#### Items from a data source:
▶

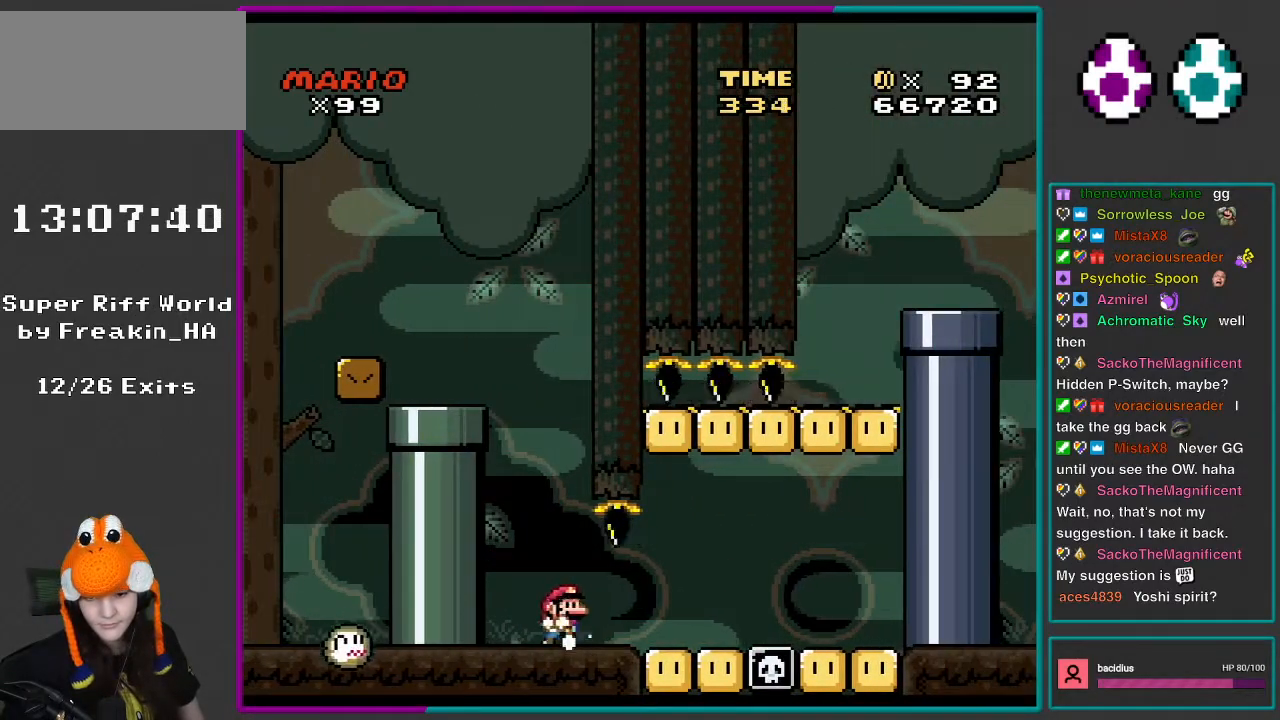
{"buttons": ["X"], "events": [[50, "DPAD_LEFT", "up"], [83, "DPAD_RIGHT", "down"], [200, "DPAD_RIGHT", "up"]]}
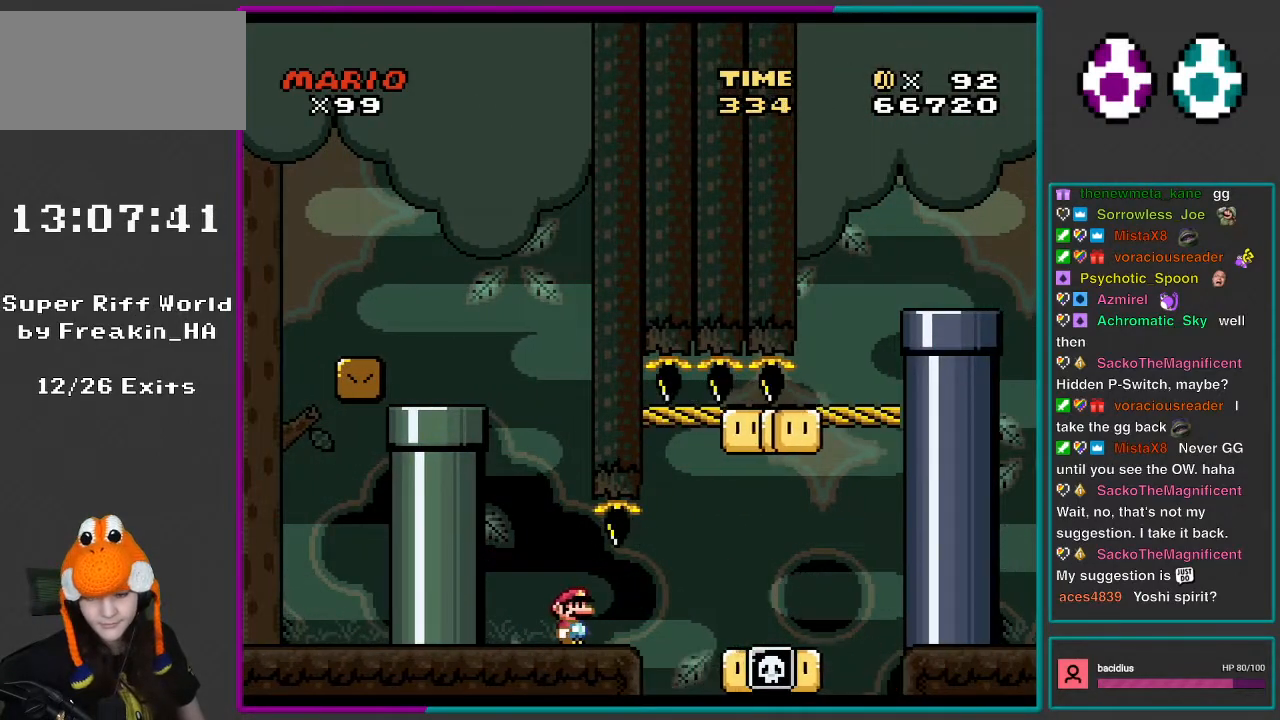
{"buttons": ["X"], "events": []}
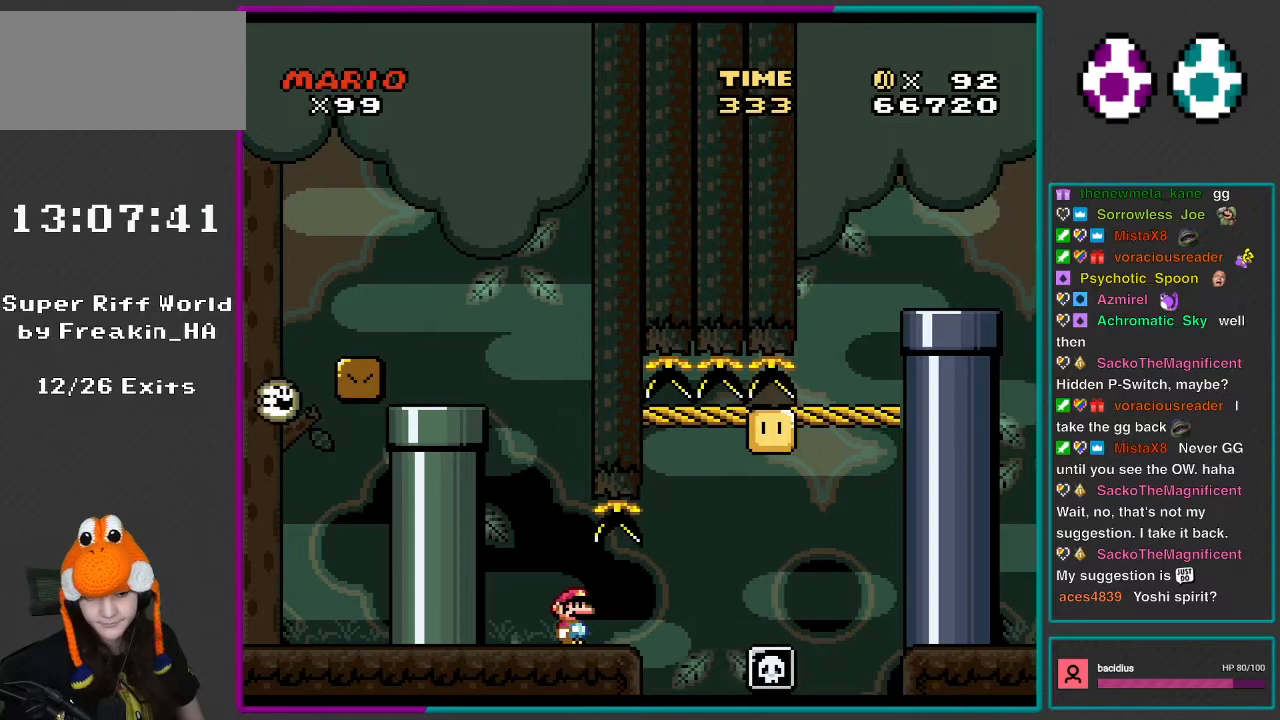
{"buttons": ["X"], "events": []}
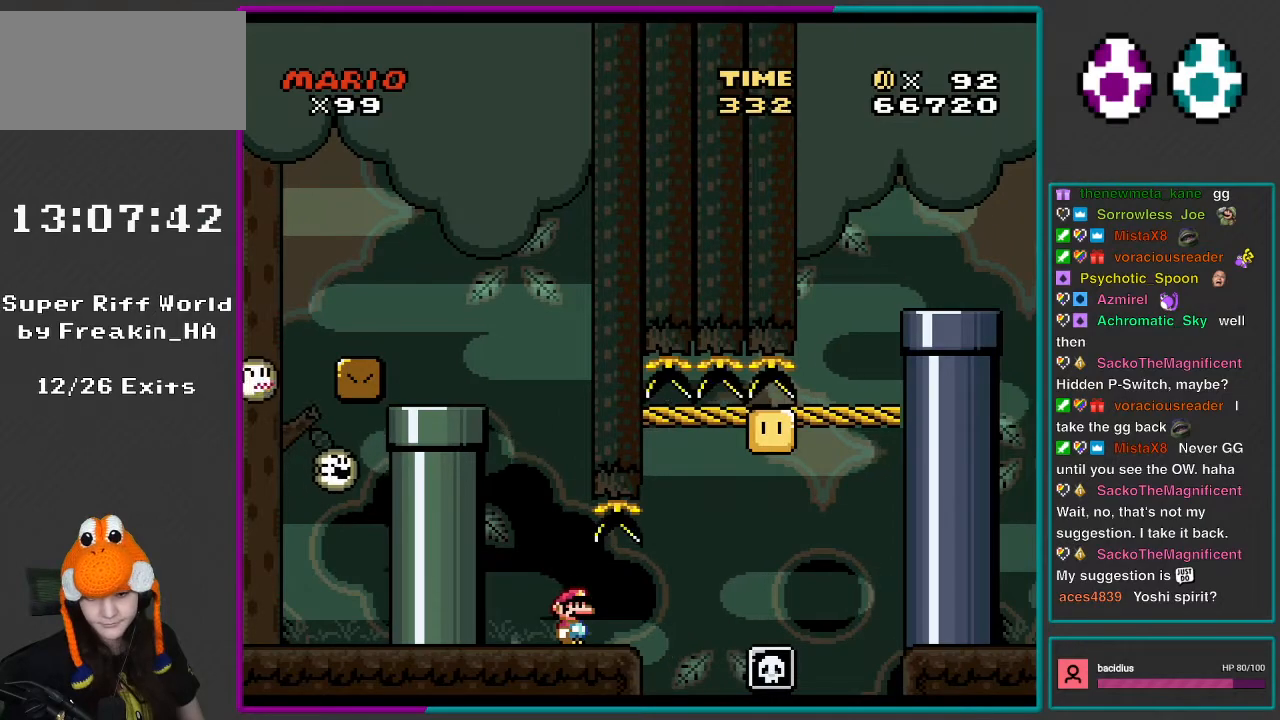
{"buttons": ["X"], "events": []}
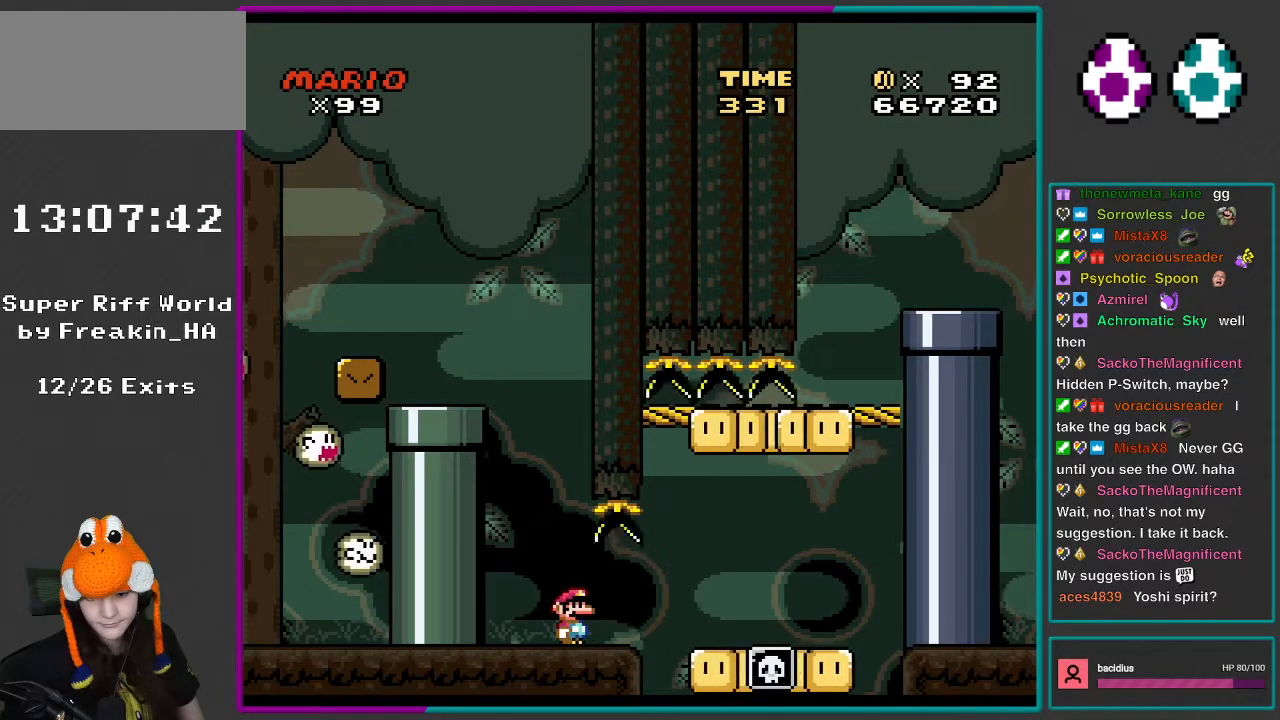
{"buttons": ["X", "DPAD_RIGHT"], "events": [[117, "DPAD_RIGHT", "down"]]}
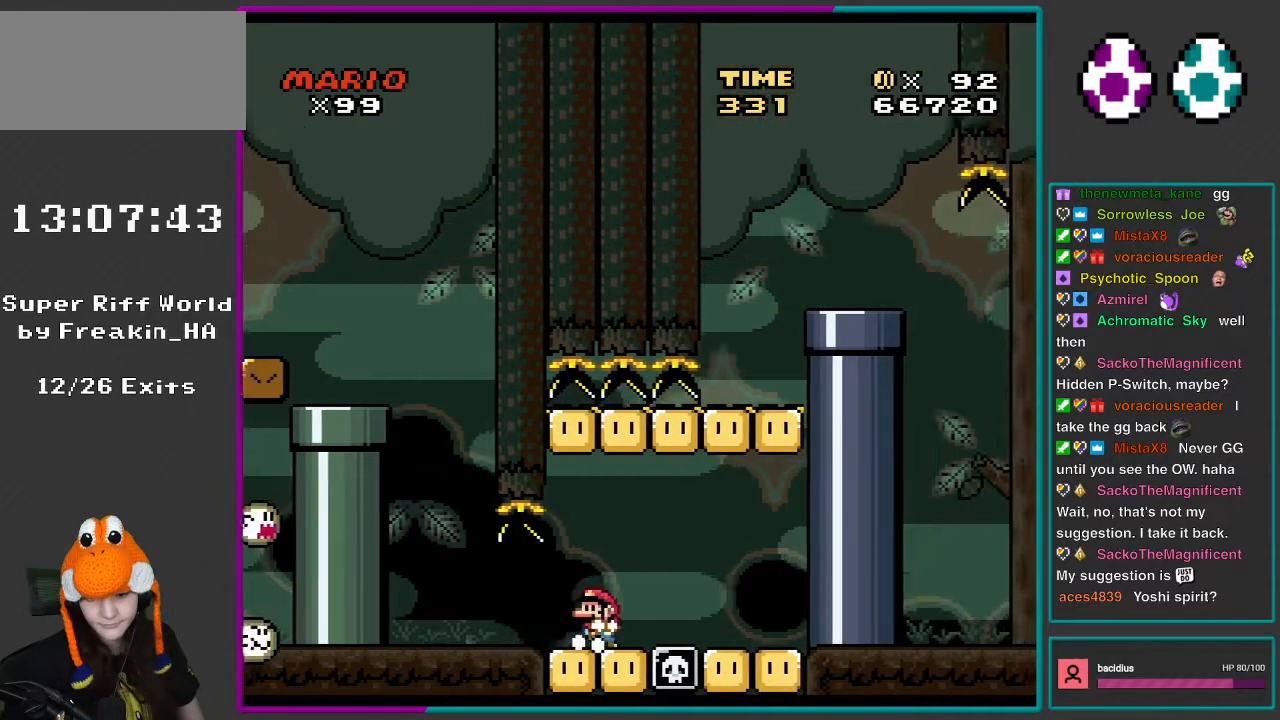
{"buttons": ["X"], "events": [[50, "DPAD_LEFT", "down"], [50, "DPAD_RIGHT", "up"], [233, "DPAD_LEFT", "up"]]}
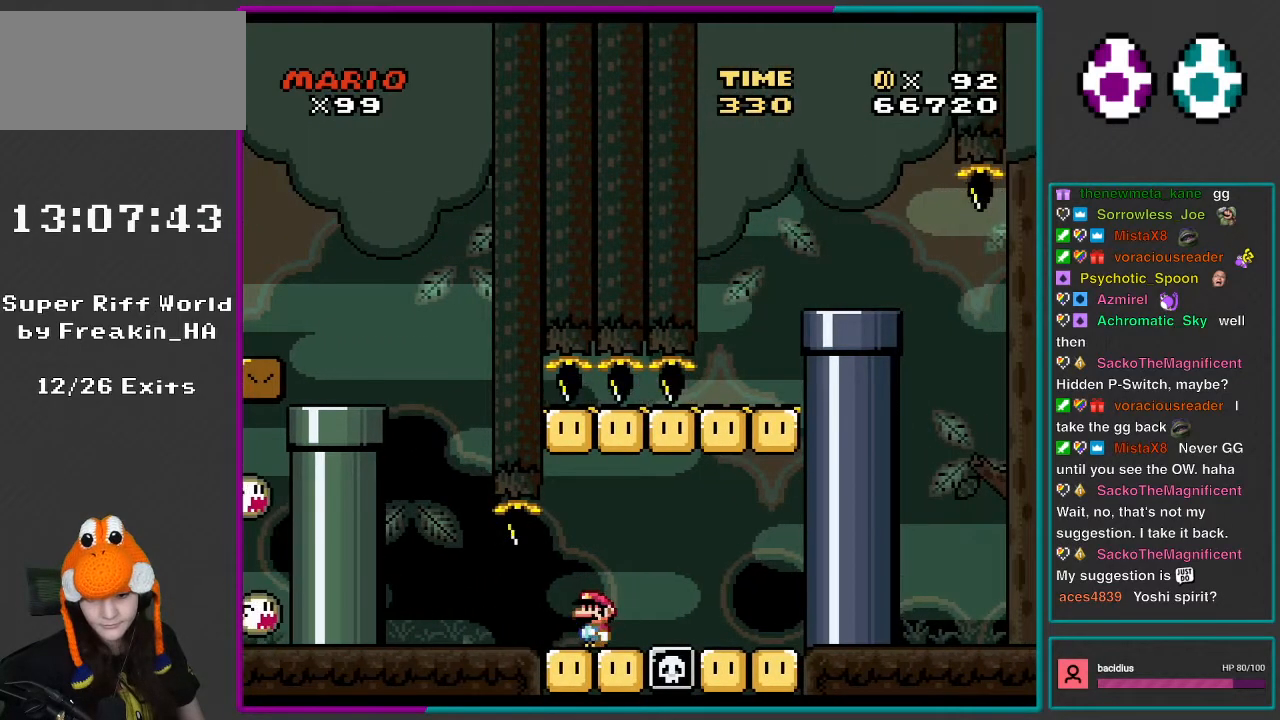
{"buttons": ["Y", "DPAD_RIGHT"], "events": [[150, "A", "down"], [150, "DPAD_RIGHT", "down"], [267, "A", "up"], [317, "Y", "down"], [350, "X", "up"]]}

◀

#### Problem requirements:
Produce a word-for-word copy of the records, omitting all images.

#### Answer space:
{"buttons": ["X"], "events": [[50, "DPAD_LEFT", "up"], [83, "DPAD_RIGHT", "down"], [200, "DPAD_RIGHT", "up"]]}
{"buttons": ["X"], "events": []}
{"buttons": ["X"], "events": []}
{"buttons": ["X"], "events": []}
{"buttons": ["X", "DPAD_RIGHT"], "events": [[117, "DPAD_RIGHT", "down"]]}
{"buttons": ["X"], "events": [[50, "DPAD_LEFT", "down"], [50, "DPAD_RIGHT", "up"], [233, "DPAD_LEFT", "up"]]}
{"buttons": ["Y", "DPAD_RIGHT"], "events": [[150, "A", "down"], [150, "DPAD_RIGHT", "down"], [267, "A", "up"], [317, "Y", "down"], [350, "X", "up"]]}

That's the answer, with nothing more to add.